Directive:
Your task is to repeat exactly the lines below between the line holding "That's what I like, teamwork." and the line holding "<SYNC Start=2223476>&nbsp;", inclusive, and only those.

Record extracts:
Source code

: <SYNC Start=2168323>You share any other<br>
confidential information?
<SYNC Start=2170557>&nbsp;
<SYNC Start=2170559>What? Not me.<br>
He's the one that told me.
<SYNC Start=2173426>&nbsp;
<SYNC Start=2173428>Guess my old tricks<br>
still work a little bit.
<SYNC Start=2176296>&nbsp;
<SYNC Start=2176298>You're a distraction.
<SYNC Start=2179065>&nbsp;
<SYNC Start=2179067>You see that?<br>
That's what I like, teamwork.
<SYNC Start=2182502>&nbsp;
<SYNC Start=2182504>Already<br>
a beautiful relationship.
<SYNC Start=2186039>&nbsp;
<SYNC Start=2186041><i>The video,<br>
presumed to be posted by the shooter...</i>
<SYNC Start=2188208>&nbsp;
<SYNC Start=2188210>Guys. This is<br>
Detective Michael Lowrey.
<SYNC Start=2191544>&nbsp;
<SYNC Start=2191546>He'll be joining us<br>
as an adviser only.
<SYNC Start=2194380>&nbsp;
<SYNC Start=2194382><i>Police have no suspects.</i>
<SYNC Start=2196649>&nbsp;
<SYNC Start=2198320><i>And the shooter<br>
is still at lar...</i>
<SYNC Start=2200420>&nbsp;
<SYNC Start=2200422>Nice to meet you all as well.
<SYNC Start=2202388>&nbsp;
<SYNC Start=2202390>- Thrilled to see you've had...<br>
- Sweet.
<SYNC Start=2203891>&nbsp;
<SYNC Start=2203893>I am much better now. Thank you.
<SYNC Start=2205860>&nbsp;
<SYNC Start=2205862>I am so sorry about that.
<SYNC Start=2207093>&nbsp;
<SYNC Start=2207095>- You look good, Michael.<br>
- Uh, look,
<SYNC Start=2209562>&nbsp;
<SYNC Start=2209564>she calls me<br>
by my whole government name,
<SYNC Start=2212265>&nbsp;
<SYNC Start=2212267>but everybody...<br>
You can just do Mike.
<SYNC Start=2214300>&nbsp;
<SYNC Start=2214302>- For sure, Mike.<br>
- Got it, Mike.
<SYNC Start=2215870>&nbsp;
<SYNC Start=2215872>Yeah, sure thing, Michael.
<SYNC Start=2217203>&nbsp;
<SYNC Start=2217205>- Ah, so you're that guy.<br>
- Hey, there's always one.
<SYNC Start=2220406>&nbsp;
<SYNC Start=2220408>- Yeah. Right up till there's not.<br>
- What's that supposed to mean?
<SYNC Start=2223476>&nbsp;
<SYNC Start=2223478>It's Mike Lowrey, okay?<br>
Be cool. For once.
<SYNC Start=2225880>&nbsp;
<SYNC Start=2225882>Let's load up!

Exercise answer:
That's what I like, teamwork.
<SYNC Start=2182502>&nbsp;
<SYNC Start=2182504>Already<br>
a beautiful relationship.
<SYNC Start=2186039>&nbsp;
<SYNC Start=2186041><i>The video,<br>
presumed to be posted by the shooter...</i>
<SYNC Start=2188208>&nbsp;
<SYNC Start=2188210>Guys. This is<br>
Detective Michael Lowrey.
<SYNC Start=2191544>&nbsp;
<SYNC Start=2191546>He'll be joining us<br>
as an adviser only.
<SYNC Start=2194380>&nbsp;
<SYNC Start=2194382><i>Police have no suspects.</i>
<SYNC Start=2196649>&nbsp;
<SYNC Start=2198320><i>And the shooter<br>
is still at lar...</i>
<SYNC Start=2200420>&nbsp;
<SYNC Start=2200422>Nice to meet you all as well.
<SYNC Start=2202388>&nbsp;
<SYNC Start=2202390>- Thrilled to see you've had...<br>
- Sweet.
<SYNC Start=2203891>&nbsp;
<SYNC Start=2203893>I am much better now. Thank you.
<SYNC Start=2205860>&nbsp;
<SYNC Start=2205862>I am so sorry about that.
<SYNC Start=2207093>&nbsp;
<SYNC Start=2207095>- You look good, Michael.<br>
- Uh, look,
<SYNC Start=2209562>&nbsp;
<SYNC Start=2209564>she calls me<br>
by my whole government name,
<SYNC Start=2212265>&nbsp;
<SYNC Start=2212267>but everybody...<br>
You can just do Mike.
<SYNC Start=2214300>&nbsp;
<SYNC Start=2214302>- For sure, Mike.<br>
- Got it, Mike.
<SYNC Start=2215870>&nbsp;
<SYNC Start=2215872>Yeah, sure thing, Michael.
<SYNC Start=2217203>&nbsp;
<SYNC Start=2217205>- Ah, so you're that guy.<br>
- Hey, there's always one.
<SYNC Start=2220406>&nbsp;
<SYNC Start=2220408>- Yeah. Right up till there's not.<br>
- What's that supposed to mean?
<SYNC Start=2223476>&nbsp;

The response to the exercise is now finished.